Passage shown:
Home United States USA — Political Young and Unemployed, Tunisians Agitate for a ‘Second Revolution’

Young and Unemployed, Tunisians Agitate for a ‘Second Revolution’

328
0
SHARE

Protests have been gathering steam in a remote region, leading to some government concessions but most recently resulting in a deadly clash with armed forces.
EL KAMOUR, Tunisia — It may look like just a clutch of tents pitched outside an oil pumping station on the edge of the Sahara. But to the people of this southern region, this is Tunisia ’s second revolution.
Tired of waiting for the government to relieve their poverty and create jobs, thousands of young people have been camping here and demonstrating in the main town, Tataouine, for weeks.
This past week, the protesters shut the main oil pipeline at El Kamour and clashed with units of the National Guard who tried to burn down the camp on Monday. A police station and a National Guard post were burned in turn. One protester was killed, and at least two others were gravely wounded.
Six years after the revolution that brought down Tunisia’s dictator of 23 years, Zine el-Abidine Ben Ali, the protests reflect mounting frustration at the broken promises of the country’s new democratic leaders to bring tangible improvement to poorer regions like this one.
Yet the protesters are themselves a sign of change in the country, as are the challenges confronting the government. The demonstrators are representative of a new generation that has come of age in relative freedom, only to face the prospect of long-term unemployment.

Directions:
Copy the article on young unemployed Tunisians' protests in full, word for word.

Extracted data:
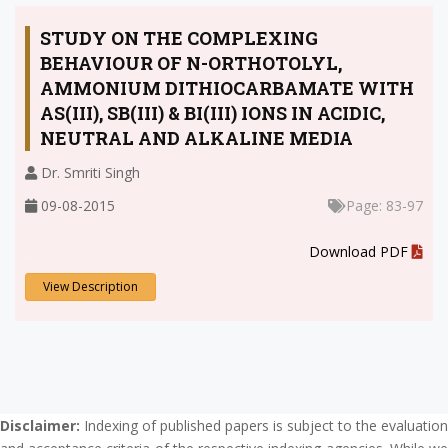
STUDY ON THE COMPLEXING
BEHAVIOUR OF N-ORTHOTOLYL,
AMMONIUM DITHIOCARBAMATE WITH
AS(III), SB(III) & BI(III) IONS IN ACIDIC,
NEUTRAL AND ALKALINE MEDIA
Dr. Smriti Singh
09-08-2015
Page: 83-97
.
Download PDF
View Description
Disclaimer:
Indexing of published papers is subject to the evaluation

Response:
Home United States USA — Political Young and Unemployed, Tunisians Agitate for a ‘Second Revolution’

Young and Unemployed, Tunisians Agitate for a ‘Second Revolution’

328
0
SHARE

Protests have been gathering steam in a remote region, leading to some government concessions but most recently resulting in a deadly clash with armed forces.
EL KAMOUR, Tunisia — It may look like just a clutch of tents pitched outside an oil pumping station on the edge of the Sahara. But to the people of this southern region, this is Tunisia ’s second revolution.
Tired of waiting for the government to relieve their poverty and create jobs, thousands of young people have been camping here and demonstrating in the main town, Tataouine, for weeks.
This past week, the protesters shut the main oil pipeline at El Kamour and clashed with units of the National Guard who tried to burn down the camp on Monday. A police station and a National Guard post were burned in turn. One protester was killed, and at least two others were gravely wounded.
Six years after the revolution that brought down Tunisia’s dictator of 23 years, Zine el-Abidine Ben Ali, the protests reflect mounting frustration at the broken promises of the country’s new democratic leaders to bring tangible improvement to poorer regions like this one.
Yet the protesters are themselves a sign of change in the country, as are the challenges confronting the government. The demonstrators are representative of a new generation that has come of age in relative freedom, only to face the prospect of long-term unemployment.